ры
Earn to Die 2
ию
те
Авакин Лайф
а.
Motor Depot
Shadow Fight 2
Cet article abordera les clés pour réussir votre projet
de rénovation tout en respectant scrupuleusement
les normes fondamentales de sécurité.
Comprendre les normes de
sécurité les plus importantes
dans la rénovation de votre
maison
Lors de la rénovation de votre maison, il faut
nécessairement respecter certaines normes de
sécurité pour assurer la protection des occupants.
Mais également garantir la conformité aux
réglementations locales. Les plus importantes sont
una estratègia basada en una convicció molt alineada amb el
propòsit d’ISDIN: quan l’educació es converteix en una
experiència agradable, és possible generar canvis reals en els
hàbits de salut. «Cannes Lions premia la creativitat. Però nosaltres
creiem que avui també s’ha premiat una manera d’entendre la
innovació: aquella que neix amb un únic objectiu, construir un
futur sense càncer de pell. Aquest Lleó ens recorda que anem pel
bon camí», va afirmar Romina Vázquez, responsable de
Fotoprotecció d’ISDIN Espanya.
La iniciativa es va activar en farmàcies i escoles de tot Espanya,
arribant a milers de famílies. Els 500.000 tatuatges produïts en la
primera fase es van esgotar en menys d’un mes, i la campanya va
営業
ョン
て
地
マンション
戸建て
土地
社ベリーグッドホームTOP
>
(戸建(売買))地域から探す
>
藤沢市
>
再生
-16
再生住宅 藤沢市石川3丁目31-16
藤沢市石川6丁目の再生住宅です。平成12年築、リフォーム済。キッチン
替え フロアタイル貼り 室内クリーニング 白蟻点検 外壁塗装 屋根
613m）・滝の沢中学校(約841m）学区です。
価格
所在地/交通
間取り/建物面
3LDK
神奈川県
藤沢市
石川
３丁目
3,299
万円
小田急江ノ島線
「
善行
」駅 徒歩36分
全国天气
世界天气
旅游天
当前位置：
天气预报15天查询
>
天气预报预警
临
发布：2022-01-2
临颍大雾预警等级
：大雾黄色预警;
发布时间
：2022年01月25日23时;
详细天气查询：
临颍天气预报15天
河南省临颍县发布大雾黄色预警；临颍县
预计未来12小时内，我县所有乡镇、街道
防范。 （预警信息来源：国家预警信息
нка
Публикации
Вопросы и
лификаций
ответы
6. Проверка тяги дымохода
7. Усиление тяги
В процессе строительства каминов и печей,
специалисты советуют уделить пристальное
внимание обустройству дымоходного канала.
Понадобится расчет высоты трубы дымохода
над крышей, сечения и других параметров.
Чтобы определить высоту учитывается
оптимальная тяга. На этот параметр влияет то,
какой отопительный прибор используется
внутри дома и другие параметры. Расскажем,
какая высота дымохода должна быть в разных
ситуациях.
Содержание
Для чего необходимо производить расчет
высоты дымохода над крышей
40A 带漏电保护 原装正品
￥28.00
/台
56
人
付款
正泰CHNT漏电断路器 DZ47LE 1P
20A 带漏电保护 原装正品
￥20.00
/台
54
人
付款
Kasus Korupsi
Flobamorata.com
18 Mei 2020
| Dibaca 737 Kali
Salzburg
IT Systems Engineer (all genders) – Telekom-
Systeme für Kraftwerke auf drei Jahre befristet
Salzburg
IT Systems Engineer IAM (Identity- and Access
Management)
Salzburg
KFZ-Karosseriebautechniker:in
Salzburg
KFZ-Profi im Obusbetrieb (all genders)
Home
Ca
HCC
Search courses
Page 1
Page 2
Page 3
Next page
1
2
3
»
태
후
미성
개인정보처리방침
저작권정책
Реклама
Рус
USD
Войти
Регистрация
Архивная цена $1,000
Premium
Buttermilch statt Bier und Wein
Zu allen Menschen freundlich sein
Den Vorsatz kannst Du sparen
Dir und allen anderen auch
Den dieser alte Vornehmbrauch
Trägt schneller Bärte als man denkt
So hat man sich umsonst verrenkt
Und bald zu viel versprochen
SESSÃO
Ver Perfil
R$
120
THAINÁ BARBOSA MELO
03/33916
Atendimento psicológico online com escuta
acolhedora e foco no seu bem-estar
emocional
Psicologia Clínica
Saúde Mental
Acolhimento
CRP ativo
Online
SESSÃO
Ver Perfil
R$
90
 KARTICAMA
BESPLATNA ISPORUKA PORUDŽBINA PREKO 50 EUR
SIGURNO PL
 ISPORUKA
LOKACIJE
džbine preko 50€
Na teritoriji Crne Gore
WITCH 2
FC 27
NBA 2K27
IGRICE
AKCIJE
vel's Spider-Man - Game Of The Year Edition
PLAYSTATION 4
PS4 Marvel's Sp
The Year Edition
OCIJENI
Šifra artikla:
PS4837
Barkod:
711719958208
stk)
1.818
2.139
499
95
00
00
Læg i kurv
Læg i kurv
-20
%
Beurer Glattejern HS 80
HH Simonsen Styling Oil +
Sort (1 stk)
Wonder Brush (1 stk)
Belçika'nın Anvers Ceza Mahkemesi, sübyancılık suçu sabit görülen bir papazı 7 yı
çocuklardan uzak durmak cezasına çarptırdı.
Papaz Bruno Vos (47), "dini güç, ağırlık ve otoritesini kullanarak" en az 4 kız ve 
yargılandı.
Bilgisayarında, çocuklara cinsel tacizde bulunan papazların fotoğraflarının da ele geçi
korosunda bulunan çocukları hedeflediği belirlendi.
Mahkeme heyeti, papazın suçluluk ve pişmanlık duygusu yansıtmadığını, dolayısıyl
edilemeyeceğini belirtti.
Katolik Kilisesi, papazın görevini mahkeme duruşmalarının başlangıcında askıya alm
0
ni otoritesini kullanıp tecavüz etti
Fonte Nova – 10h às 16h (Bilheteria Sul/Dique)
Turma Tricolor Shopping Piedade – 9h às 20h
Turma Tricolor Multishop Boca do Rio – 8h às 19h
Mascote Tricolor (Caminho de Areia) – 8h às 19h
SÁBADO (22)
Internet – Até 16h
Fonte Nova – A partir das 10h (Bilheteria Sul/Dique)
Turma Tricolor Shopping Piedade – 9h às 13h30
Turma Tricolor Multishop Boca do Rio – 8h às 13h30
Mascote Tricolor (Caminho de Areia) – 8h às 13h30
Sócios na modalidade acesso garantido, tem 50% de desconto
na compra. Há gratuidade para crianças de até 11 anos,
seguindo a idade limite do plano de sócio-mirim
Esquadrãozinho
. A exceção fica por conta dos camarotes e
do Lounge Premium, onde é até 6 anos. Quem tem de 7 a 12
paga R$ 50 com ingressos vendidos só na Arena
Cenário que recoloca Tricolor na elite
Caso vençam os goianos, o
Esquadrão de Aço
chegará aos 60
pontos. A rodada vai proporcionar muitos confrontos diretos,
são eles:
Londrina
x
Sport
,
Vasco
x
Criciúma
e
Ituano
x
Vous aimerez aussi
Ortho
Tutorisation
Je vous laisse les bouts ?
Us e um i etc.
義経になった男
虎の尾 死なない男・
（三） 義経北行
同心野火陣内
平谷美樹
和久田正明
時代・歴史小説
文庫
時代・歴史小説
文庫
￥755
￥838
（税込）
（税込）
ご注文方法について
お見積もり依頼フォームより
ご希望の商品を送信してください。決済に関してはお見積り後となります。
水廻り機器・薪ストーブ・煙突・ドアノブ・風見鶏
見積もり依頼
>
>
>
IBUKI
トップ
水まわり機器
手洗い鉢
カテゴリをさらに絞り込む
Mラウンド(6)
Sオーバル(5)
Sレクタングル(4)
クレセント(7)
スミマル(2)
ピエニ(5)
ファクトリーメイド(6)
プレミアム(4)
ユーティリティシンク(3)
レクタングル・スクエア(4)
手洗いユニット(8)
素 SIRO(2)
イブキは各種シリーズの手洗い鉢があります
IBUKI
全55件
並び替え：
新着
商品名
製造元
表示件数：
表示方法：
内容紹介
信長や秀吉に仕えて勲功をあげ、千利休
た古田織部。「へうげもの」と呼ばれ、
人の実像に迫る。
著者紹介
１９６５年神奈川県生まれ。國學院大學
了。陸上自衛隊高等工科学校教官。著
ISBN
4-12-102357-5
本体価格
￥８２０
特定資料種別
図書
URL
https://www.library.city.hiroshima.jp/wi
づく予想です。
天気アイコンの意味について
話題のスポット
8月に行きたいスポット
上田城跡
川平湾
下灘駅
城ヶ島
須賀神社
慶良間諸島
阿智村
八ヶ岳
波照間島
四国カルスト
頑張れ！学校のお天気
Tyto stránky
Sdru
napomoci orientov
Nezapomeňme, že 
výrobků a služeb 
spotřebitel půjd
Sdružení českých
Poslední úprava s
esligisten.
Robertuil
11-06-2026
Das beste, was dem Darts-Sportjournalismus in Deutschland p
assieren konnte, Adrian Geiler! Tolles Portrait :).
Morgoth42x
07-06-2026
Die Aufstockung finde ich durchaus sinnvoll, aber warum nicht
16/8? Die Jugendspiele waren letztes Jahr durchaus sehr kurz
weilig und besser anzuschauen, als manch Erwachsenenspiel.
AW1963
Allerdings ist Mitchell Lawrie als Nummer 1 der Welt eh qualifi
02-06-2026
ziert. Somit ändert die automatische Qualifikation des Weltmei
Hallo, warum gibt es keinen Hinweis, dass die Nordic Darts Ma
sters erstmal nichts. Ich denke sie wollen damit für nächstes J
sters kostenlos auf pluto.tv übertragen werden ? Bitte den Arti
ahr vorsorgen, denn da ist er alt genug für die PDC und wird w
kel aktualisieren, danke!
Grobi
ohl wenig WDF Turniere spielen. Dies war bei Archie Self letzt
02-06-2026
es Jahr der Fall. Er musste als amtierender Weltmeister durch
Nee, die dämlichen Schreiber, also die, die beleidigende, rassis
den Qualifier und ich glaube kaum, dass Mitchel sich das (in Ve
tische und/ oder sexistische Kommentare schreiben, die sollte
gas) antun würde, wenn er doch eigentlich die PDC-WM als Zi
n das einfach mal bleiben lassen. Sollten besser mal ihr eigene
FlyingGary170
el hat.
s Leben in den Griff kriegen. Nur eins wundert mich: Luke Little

____________________

[INSTRUCTIONS FOR THE TASK]
Gather up the lines containing the word "Premium" from these records and copy them.

[EXERCISE RESULT]
Premium
do Lounge Premium, onde é até 6 anos. Quem tem de 7 a 12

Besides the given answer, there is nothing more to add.